With our worst fears for last week’s predicted super typhoon coming true, it was heart-warming to see Filipinos stepping up as volunteers and donors to get help to the victims left in the wake of Typhoon Odette.
When sending cash, there are many options you can help but which one is the right one for you? Here are things you can consider so you can donate wisely and ensure timely help reaches the Typhoon Odette survivors.
#1 Choose to keep it local.
For urgent needs including food, water and clothing, one of the best ways to help is through community volunteers known to you or to people you trust. Because they are local, they can quickly mobilize help and they can also identify the ones who need help the most. Soup kitchens have been set up to offer hot meals to families in evacuation centers.
Water refilling stations were also organized and these are in the areas worst-hit. Check your social media network for options as many have already started sharing ways to help through everything from Twitter to Tiktok to raise funds.
#2 Stick to the ones you know.
If you have donated in the past and that non-profit is also involved in disaster relief, you may want to start with them. This is assuming that you were impressed with how they handled your past contribution. This is not the time to try out new organizations as some may not have the track record and will have difficulty in reaching the affected areas to render help.
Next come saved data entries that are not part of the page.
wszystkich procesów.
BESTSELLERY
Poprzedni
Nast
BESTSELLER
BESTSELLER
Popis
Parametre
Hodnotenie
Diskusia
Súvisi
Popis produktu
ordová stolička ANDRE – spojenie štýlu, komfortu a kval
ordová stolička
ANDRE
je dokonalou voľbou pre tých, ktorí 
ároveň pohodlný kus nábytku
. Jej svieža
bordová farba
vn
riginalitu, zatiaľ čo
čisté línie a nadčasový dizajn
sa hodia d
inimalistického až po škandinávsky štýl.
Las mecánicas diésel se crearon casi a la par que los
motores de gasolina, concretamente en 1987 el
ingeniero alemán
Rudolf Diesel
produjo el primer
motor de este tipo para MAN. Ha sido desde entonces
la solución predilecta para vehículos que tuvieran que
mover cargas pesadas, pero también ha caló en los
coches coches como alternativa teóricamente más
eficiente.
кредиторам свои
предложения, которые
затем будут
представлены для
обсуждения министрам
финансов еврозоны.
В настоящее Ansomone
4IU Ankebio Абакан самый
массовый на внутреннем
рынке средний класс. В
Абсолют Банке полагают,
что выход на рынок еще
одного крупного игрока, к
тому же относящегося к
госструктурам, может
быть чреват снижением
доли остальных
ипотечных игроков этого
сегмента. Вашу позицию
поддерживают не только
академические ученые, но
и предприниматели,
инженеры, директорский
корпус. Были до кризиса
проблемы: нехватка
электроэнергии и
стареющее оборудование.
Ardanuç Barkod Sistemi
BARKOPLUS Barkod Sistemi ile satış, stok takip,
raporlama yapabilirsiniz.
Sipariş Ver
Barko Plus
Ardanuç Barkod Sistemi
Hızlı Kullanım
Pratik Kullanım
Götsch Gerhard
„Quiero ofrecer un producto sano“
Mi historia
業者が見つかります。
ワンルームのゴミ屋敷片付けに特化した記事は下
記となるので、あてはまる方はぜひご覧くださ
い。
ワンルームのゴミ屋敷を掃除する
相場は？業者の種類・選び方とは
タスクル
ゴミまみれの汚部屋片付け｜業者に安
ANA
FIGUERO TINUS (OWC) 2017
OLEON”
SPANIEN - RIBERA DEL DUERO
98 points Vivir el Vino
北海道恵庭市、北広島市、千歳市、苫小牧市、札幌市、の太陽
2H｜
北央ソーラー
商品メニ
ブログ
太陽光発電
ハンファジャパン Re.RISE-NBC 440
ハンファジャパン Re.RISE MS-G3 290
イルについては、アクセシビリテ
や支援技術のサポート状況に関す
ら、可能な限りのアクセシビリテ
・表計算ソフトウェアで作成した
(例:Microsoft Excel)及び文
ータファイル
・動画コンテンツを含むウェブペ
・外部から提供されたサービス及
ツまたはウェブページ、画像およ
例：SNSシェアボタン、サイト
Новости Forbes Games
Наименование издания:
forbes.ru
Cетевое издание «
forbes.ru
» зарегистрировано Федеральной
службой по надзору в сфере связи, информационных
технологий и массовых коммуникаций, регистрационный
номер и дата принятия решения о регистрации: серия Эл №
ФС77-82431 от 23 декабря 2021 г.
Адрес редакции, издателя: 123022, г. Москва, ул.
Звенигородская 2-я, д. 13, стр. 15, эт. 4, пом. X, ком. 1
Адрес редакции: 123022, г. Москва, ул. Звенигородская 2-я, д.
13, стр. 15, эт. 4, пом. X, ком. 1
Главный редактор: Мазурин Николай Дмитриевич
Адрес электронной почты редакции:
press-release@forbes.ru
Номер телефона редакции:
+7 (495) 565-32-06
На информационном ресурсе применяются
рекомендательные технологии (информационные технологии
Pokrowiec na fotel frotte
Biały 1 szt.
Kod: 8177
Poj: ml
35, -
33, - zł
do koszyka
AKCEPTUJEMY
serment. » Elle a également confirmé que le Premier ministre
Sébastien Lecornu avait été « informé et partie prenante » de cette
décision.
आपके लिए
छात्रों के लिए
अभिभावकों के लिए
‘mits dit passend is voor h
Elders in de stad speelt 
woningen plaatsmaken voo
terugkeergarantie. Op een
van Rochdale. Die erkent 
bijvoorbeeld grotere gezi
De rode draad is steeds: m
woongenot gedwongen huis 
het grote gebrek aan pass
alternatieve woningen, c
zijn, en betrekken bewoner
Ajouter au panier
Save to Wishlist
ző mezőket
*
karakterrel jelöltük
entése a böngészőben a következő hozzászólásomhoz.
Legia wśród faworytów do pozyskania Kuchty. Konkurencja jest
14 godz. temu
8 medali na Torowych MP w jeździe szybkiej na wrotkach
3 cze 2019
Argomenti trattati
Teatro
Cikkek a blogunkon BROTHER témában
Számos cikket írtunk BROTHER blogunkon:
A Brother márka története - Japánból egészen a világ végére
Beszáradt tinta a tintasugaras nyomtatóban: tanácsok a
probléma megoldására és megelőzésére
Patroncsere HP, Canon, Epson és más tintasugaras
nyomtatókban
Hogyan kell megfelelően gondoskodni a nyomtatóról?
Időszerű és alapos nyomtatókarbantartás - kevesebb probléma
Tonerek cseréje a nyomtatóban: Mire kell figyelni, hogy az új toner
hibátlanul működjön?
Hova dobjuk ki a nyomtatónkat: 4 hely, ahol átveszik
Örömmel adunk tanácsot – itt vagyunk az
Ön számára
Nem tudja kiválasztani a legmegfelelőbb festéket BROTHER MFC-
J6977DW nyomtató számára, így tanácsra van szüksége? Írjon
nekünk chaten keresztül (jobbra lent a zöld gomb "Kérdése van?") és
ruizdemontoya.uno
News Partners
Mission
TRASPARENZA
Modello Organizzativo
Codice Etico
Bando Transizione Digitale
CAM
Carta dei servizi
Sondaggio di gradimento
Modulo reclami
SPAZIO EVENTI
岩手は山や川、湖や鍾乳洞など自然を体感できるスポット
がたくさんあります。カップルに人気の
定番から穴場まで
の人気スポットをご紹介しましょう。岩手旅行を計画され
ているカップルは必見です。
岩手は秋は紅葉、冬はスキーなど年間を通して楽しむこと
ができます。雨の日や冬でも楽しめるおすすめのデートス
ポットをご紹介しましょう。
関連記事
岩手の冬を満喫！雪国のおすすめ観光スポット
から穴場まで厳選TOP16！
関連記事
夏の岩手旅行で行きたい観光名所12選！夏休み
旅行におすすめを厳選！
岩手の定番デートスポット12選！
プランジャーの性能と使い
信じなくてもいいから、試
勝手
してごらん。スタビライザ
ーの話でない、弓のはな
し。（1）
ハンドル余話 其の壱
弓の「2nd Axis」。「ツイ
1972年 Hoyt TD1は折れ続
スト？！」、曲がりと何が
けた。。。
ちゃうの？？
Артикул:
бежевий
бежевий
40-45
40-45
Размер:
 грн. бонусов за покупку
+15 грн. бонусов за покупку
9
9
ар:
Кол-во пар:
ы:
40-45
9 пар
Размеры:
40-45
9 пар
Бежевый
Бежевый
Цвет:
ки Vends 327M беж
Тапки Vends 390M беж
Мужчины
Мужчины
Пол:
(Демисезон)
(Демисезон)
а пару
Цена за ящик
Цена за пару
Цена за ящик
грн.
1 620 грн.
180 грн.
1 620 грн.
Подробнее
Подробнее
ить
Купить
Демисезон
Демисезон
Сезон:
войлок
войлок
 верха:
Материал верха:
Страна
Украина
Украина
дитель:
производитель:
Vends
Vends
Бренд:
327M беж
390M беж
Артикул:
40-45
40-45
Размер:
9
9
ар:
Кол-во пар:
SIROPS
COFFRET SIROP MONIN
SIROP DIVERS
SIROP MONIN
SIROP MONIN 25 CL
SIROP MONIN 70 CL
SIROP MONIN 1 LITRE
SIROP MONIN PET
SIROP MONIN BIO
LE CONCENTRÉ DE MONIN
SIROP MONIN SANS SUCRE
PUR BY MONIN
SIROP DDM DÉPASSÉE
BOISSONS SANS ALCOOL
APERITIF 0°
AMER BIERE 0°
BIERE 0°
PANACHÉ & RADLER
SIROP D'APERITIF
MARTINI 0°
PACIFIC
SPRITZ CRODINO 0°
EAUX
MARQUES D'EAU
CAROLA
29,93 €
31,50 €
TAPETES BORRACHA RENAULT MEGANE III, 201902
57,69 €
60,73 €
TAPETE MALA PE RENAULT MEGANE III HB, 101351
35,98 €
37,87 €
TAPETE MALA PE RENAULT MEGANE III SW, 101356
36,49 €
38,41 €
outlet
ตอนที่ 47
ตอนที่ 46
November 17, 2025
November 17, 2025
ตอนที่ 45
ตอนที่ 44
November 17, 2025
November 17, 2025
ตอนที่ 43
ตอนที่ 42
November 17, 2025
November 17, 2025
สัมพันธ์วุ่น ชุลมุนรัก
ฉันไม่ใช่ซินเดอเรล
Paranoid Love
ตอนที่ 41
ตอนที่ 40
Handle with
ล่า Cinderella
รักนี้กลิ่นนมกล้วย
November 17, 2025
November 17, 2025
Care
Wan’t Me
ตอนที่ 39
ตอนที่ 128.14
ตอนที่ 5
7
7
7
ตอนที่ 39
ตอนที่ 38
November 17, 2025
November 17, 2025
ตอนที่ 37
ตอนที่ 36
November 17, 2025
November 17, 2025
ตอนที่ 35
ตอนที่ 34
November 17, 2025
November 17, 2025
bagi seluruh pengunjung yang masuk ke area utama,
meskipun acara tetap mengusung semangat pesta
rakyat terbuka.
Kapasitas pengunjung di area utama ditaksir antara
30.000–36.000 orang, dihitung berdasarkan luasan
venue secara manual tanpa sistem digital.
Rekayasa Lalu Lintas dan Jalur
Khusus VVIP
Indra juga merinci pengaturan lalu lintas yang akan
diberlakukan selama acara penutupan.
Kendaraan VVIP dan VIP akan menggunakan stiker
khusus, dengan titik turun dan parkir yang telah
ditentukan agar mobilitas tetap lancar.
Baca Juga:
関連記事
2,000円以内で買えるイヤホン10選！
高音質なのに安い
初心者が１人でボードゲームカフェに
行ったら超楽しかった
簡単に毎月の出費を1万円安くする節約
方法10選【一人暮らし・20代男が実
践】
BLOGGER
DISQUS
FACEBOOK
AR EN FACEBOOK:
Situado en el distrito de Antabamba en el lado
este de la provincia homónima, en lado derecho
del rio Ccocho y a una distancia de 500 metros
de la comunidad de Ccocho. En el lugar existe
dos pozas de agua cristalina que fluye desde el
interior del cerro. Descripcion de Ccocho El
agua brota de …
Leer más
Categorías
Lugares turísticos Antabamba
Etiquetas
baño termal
Disaster relief is not as simple as sending money or for others, turning over food, water and clothing. Transportation is critical plus the manpower in ensuring the donations are organized and sent as soon as possible and that these are what the survivors need.
#3 Cash is king, even in disaster relief.
In the aftermath of Typhoon Yolanda, some of the survivors sent messages that instant noodles were going to waste because they had no access to potable water, let alone the means to heat water.
For some organizers, cash is better because they already have disaster kits on the ready and your donations will “buy” these off their inventory so they can replenish for next time. Cash is also convenient because it can be used to buy what’s needed closer to the affected areas so less transportation costs.
#4 Watch out for the administration fees.
It’s impossible for your donation to be wholly spent on Typhoon Odette survivors. Because of the logistics involved in sending help, non-profits take on administration costs and that eats into your contribution. There is no standard rate here so you really have to do the checking and ask.
The range is quite wide – from as low as 10 percent to as high as 80 percent. My personal limit is 30 percent and any non-profit that charges higher is not for me. It’s possible that for some, they can limit it to 10 percent because they are closer to the area, or they can leverage on their network. Look for these reputable organizations so more of your money goes to those you intended to help in the first place.
#5 Follow your money, always.
This is true not just for donations, but even when you invest. It’s important for you to have a clear line of sight where your money goes. Extra points should be awarded for those that will report back to you, without being asked, on how your money was spent.
I’ve donated to big non-profits before and never heard back from them. Maybe my donation was a drop in their big bucket, so I decided I will not add to that big bucket again. Reporting back also means they accept accountability for your donation, and just makes it easier next time to open your wallet to them again.
Disclaimer: The views in this blog are those of the blogger and do not necessarily reflect the views of ABS-CBN Corp.